Since the Government will be promoting and advertising the EHR heavily in all provider settings patients will quickly expect dental offices to be EHR compliant as this becomes commonplace in the other “healthcare” settings they are exposed to. According to the ONC more than 21,000 providers had initiated registration for the EHR Incentive Programs during the first month it was available (January, 2011) and more than 45,000 additional providers had requested information or registration help from Regional Extension Centers during this same time. In addition, it is quickly becoming obvious that third party payers will require offices to interact with them in an EHR compliant fashion (since it will save them money/resources), due to potential legal implications many malpractice/liability insurers may require their clients to be EHR compliant, privacy/security regulations will essentially require it (for instance each office must have a “Privacy & Security Officer”- per DHHS Guideline 45 CFR, Part 146), pharmacies/DEA will likely require, and lastly new (or updates to) imaging hardware/software will require DICOM compatibility.

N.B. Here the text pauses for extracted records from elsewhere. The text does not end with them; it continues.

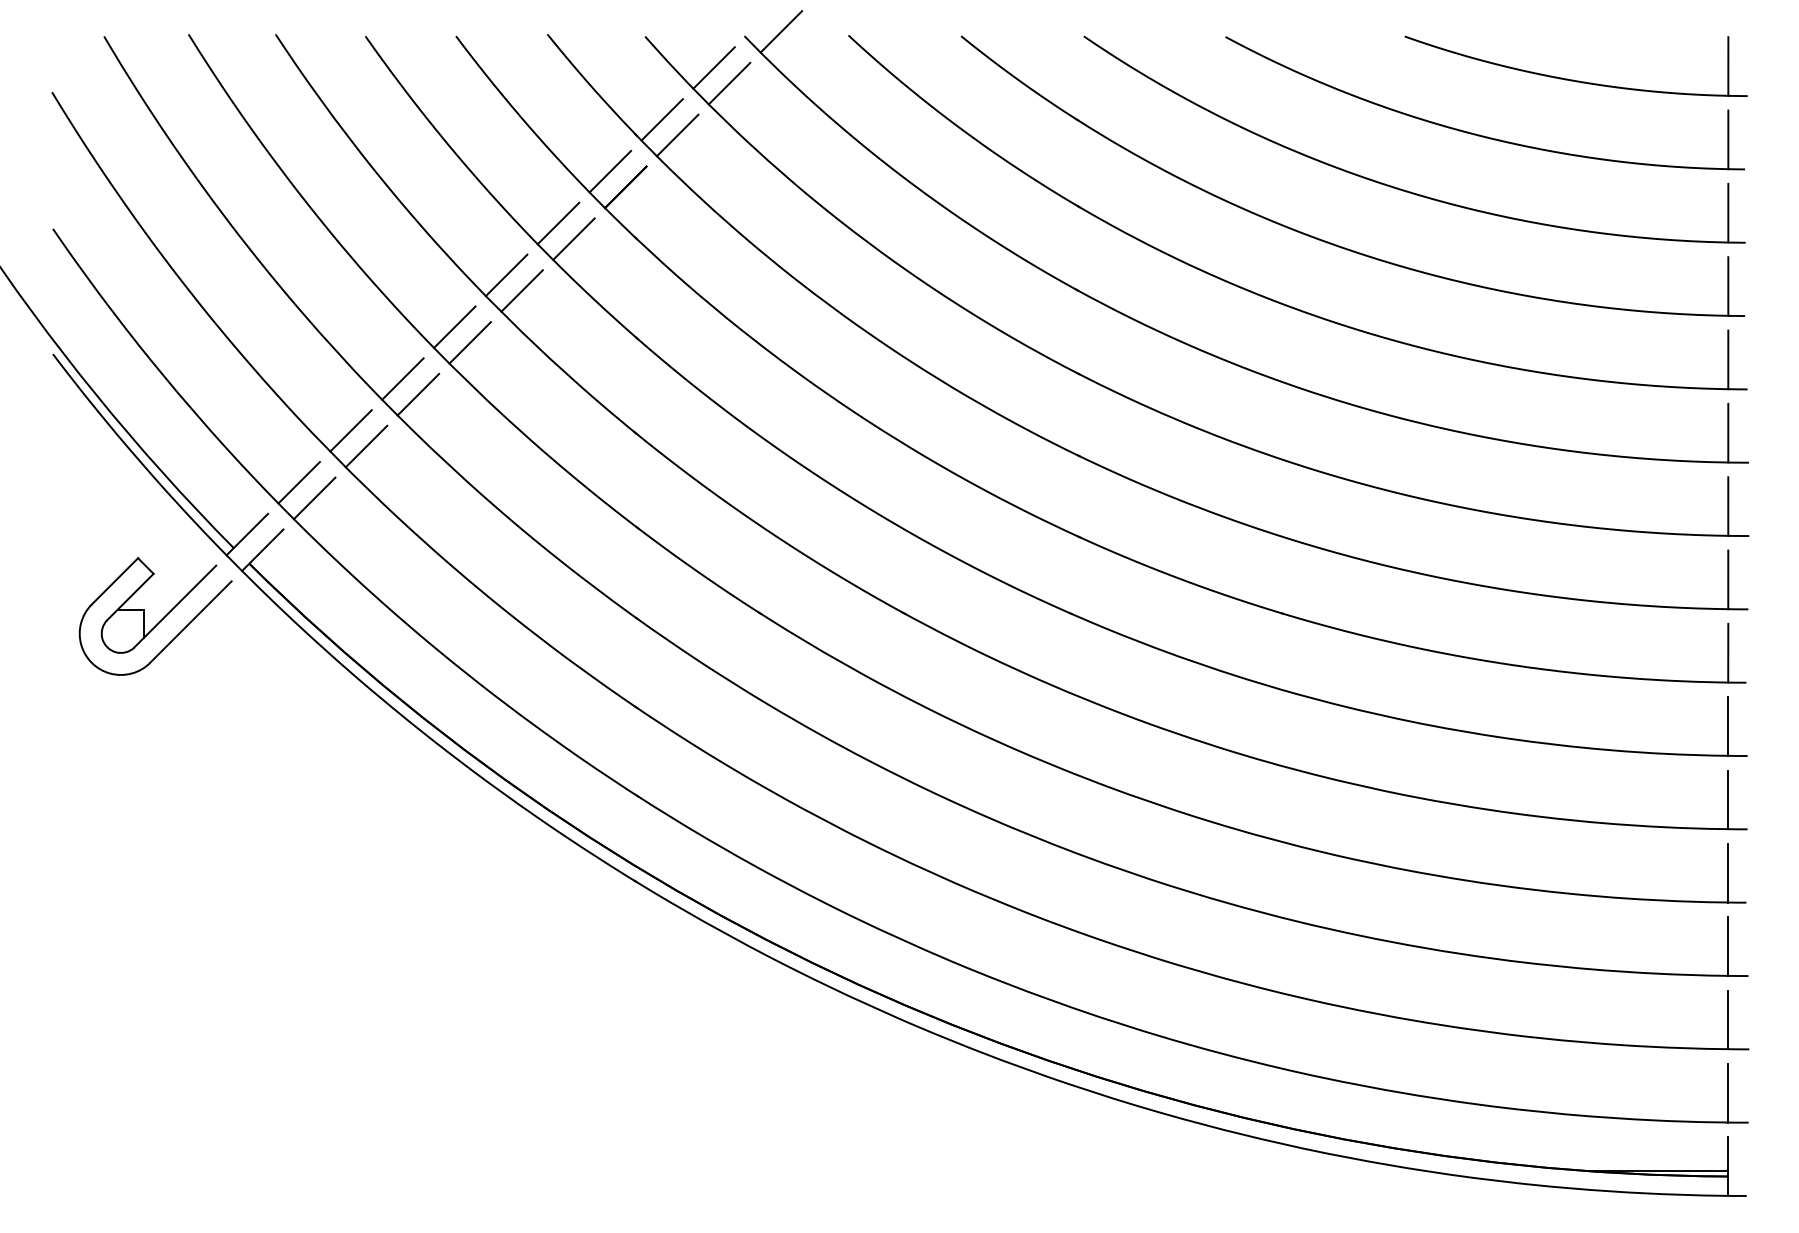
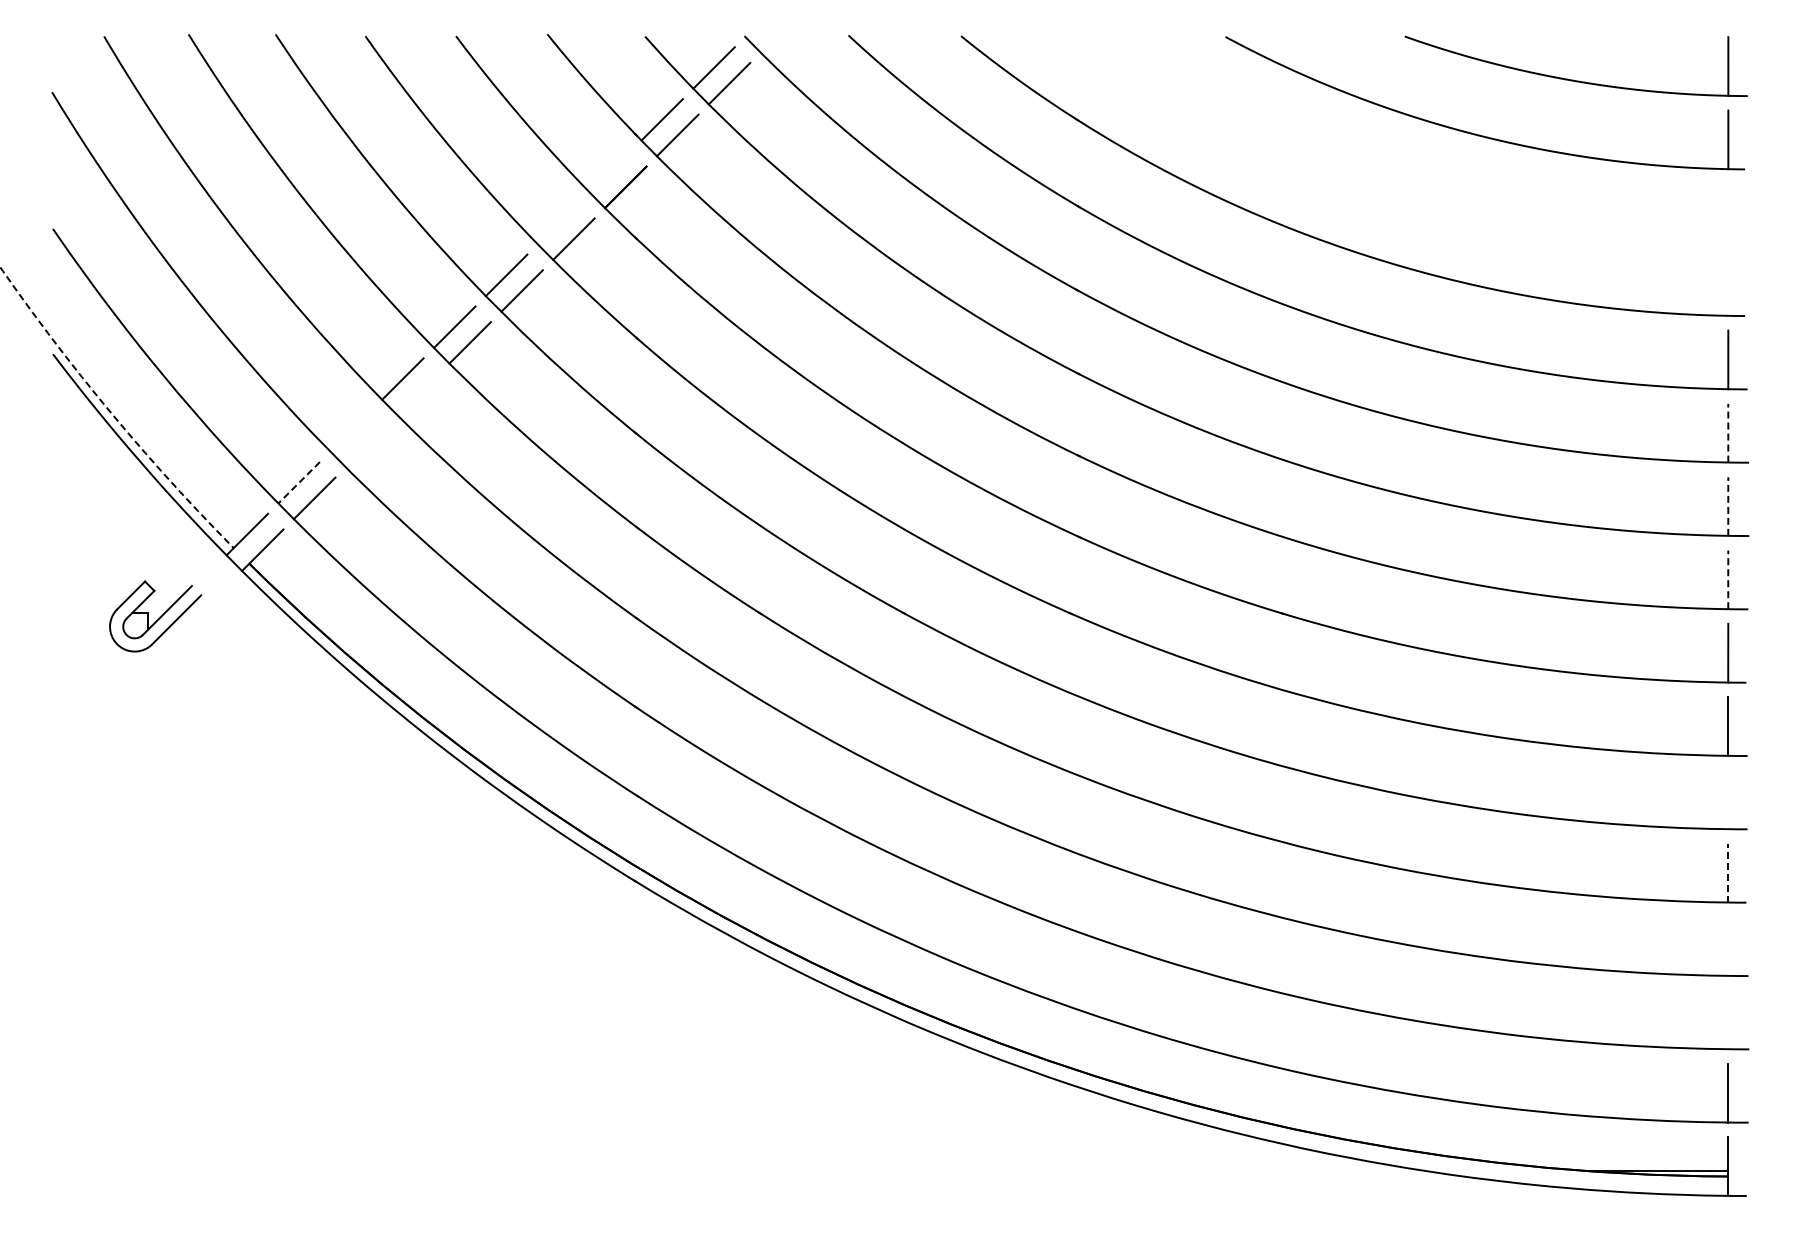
line at (781, 31): present -> none
line at (610, 171): present -> none
part at (1397, 187): present -> none
line at (558, 223): present -> none
line at (1728, 286): present -> none
line at (418, 394): present -> none
arc at (110, 412): solid -> dashed
line at (350, 430): present -> none
line at (1728, 432): solid -> dashed
line at (366, 446): present -> none
line at (298, 483): solid -> dashed
line at (1728, 506): solid -> dashed
line at (1728, 579): solid -> dashed
part at (155, 616) size: 155x119 px -> 94x73 px
line at (1728, 799): present -> none
line at (1728, 872): solid -> dashed
line at (1728, 946): present -> none
line at (1728, 1019): present -> none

Lastly, on a personal note, if and when one is contemplating their own PHR options it is useful to take into account the findings of a “Roundtable on PHRs” the ONC conducted and published in their blog of Dec. 3rd, 2010. At the PHR Roundtable, four panels of experts and industry representatives explored the growth of PHRs, focusing on the nature and adequacy of privacy and security protections. The key message to come out of this roundtable was that PHRs grow in value when people find them useful and trustworthy. A key message from the Roundtable was that PHRs grow in value when people find them useful and trustworthy. Their usefulness grows as they are able to readily pull information from EHRs and other sources of clinical information, as well as from monitoring devices and mobile applications. The usefulness increases even more as that information can be organized to help people with their particular health care concerns and inform clinical decision-making.